• Provided passage

_ _ _ _ _ _ _

Continuous profiling runs all the time. When you notice the slowdown 3 hours later, you can go back in time and see exactly what your code was doing at 3 PM. It's like having a DVR for your application's behavior.

This is especially powerful for:

  • Intermittent performance issues that don't reproduce on demand
  • Memory leaks that grow slowly over hours or days
  • Regression detection — compare profiles before and after a deployment
  • Cost optimization — find functions consuming CPU unnecessarily

Pyroscope: Open Source Continuous Profiling

Pyroscope (now Grafana Pyroscope) is the leading open source continuous profiling tool. It supports Go, Python, Java, Node.js, Ruby, Rust, and .NET.

It works in two modes:

  1. Pull mode — Pyroscope scrapes profiling data from your application (like Prometheus scrapes metrics)
  2. Push mode — your application sends profiling data to Pyroscope

Setting Up Pyroscope with Go

Add the Pyroscope agent to your Go application:

bash
go get github.com/grafana/pyroscope-go
go
package main
 
import (
    "github.com/grafana/pyroscope-go"
)
 
func main() {
    pyroscope.Start(pyroscope.Config{
        ApplicationName: "my-service",
        ServerAddress:   "http://pyroscope:4040",
        ProfileTypes: []pyroscope.ProfileType{
            pyroscope.ProfileCPU,
            pyroscope.ProfileAllocObjects,
            pyroscope.ProfileAllocSpace,
            pyroscope.ProfileInuseObjects,
            pyroscope.ProfileInuseSpace,
        },
    })
 
    // Your application code
}

That's it. Pyroscope now continuously samples your application and sends CPU, memory allocation, and heap profiles every 10 seconds.

Setting Up Pyroscope with Python

bash
pip install pyroscope-io
python
import pyroscope
 
pyroscope.configure(
    application_name="my-python-service",
    server_address="http://pyroscope:4040",
    tags={
        "version": "1.0.0",
        "env": "production"
    }
)

_ _ _ _ _ _ _

• Data
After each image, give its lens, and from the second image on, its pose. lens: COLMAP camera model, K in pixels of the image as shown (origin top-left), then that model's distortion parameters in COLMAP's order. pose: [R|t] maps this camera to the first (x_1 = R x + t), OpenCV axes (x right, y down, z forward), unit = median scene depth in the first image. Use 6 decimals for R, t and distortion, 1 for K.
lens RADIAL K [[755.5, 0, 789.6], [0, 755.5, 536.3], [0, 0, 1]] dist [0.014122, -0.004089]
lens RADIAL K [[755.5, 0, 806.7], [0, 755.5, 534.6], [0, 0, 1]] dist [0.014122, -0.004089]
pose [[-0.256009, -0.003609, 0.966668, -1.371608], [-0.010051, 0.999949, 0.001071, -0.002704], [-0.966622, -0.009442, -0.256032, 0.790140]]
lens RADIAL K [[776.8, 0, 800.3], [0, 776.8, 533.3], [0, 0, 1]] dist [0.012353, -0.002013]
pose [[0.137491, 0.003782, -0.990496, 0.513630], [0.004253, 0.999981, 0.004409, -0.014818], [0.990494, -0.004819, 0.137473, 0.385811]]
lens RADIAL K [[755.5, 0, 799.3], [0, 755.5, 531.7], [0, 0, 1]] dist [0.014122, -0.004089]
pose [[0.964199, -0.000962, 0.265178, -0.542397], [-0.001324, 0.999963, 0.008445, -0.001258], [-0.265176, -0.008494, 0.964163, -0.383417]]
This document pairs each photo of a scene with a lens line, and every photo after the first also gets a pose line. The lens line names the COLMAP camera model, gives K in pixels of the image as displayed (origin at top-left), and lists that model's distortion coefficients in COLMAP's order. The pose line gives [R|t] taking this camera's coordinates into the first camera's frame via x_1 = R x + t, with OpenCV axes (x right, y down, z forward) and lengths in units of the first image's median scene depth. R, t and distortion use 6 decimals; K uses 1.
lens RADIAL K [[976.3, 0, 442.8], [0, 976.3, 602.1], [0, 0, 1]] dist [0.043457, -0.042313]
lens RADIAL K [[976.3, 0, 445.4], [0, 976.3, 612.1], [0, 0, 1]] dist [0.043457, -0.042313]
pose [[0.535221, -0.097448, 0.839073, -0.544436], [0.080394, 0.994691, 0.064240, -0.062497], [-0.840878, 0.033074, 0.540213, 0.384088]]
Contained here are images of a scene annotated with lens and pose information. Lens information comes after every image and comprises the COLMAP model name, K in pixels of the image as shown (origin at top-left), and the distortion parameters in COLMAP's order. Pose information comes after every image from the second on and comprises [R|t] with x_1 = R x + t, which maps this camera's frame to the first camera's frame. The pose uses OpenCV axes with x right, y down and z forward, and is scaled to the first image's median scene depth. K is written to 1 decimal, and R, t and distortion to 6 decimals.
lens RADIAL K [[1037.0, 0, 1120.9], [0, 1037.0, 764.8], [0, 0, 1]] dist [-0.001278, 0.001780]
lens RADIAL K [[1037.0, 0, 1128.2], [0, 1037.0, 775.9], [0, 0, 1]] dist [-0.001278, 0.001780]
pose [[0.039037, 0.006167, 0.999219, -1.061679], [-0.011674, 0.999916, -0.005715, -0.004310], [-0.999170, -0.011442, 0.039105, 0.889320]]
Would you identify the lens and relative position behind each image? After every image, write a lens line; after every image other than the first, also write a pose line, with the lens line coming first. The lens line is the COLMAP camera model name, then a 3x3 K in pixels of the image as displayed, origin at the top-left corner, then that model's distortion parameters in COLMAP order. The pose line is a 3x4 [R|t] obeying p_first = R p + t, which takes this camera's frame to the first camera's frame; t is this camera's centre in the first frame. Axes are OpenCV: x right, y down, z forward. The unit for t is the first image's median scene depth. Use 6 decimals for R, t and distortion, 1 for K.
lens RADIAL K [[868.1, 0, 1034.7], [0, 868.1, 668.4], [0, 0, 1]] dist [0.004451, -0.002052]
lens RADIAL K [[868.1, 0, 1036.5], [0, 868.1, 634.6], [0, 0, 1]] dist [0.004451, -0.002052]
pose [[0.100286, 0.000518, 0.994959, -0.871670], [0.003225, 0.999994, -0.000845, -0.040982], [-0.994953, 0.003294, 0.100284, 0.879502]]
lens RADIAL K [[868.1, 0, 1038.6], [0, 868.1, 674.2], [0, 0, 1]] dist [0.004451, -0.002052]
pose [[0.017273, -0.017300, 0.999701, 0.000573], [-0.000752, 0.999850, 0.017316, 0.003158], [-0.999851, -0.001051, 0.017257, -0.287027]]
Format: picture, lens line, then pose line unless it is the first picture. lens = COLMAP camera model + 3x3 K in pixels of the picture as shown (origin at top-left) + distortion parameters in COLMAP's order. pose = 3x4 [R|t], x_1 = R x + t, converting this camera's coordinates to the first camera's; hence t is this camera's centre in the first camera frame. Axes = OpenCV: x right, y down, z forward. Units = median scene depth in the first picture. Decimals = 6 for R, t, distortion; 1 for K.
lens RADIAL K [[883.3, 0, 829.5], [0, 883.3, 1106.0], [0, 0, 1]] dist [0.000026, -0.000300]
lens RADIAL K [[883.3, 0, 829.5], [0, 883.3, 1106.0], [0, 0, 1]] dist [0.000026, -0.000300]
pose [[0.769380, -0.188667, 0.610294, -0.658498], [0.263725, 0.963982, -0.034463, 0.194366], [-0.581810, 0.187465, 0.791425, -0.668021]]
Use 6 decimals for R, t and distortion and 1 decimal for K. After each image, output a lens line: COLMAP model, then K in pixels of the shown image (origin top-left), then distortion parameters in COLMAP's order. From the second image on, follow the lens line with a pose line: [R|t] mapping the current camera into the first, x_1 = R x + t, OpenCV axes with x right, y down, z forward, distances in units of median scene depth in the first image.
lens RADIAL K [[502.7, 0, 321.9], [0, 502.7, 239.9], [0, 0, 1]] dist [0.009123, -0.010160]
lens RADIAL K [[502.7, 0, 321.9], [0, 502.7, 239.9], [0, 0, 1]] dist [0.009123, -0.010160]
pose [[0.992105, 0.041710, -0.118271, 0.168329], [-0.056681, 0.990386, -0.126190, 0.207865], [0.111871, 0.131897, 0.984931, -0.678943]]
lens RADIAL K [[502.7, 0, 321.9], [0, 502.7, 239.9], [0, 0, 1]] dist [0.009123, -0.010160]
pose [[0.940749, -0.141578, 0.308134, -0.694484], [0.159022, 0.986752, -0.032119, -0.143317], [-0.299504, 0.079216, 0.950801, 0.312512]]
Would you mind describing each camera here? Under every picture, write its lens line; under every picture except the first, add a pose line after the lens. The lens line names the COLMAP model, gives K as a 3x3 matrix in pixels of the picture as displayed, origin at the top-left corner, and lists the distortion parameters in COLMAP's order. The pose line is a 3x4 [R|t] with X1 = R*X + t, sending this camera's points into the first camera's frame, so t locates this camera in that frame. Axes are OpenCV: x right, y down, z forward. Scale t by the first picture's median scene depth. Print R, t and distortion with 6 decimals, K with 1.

_ _ _ _ _ _ _

• Your goal
Copy out the whole continuous profiling passage above, word for word, with every line of its code kept as it stands.

• Task output
Continuous profiling runs all the time. When you notice the slowdown 3 hours later, you can go back in time and see exactly what your code was doing at 3 PM. It's like having a DVR for your application's behavior.

This is especially powerful for:

  • Intermittent performance issues that don't reproduce on demand
  • Memory leaks that grow slowly over hours or days
  • Regression detection — compare profiles before and after a deployment
  • Cost optimization — find functions consuming CPU unnecessarily

Pyroscope: Open Source Continuous Profiling

Pyroscope (now Grafana Pyroscope) is the leading open source continuous profiling tool. It supports Go, Python, Java, Node.js, Ruby, Rust, and .NET.

It works in two modes:

  1. Pull mode — Pyroscope scrapes profiling data from your application (like Prometheus scrapes metrics)
  2. Push mode — your application sends profiling data to Pyroscope

Setting Up Pyroscope with Go

Add the Pyroscope agent to your Go application:

bash
go get github.com/grafana/pyroscope-go
go
package main
 
import (
    "github.com/grafana/pyroscope-go"
)
 
func main() {
    pyroscope.Start(pyroscope.Config{
        ApplicationName: "my-service",
        ServerAddress:   "http://pyroscope:4040",
        ProfileTypes: []pyroscope.ProfileType{
            pyroscope.ProfileCPU,
            pyroscope.ProfileAllocObjects,
            pyroscope.ProfileAllocSpace,
            pyroscope.ProfileInuseObjects,
            pyroscope.ProfileInuseSpace,
        },
    })
 
    // Your application code
}

That's it. Pyroscope now continuously samples your application and sends CPU, memory allocation, and heap profiles every 10 seconds.

Setting Up Pyroscope with Python

bash
pip install pyroscope-io
python
import pyroscope
 
pyroscope.configure(
    application_name="my-python-service",
    server_address="http://pyroscope:4040",
    tags={
        "version": "1.0.0",
        "env": "production"
    }
)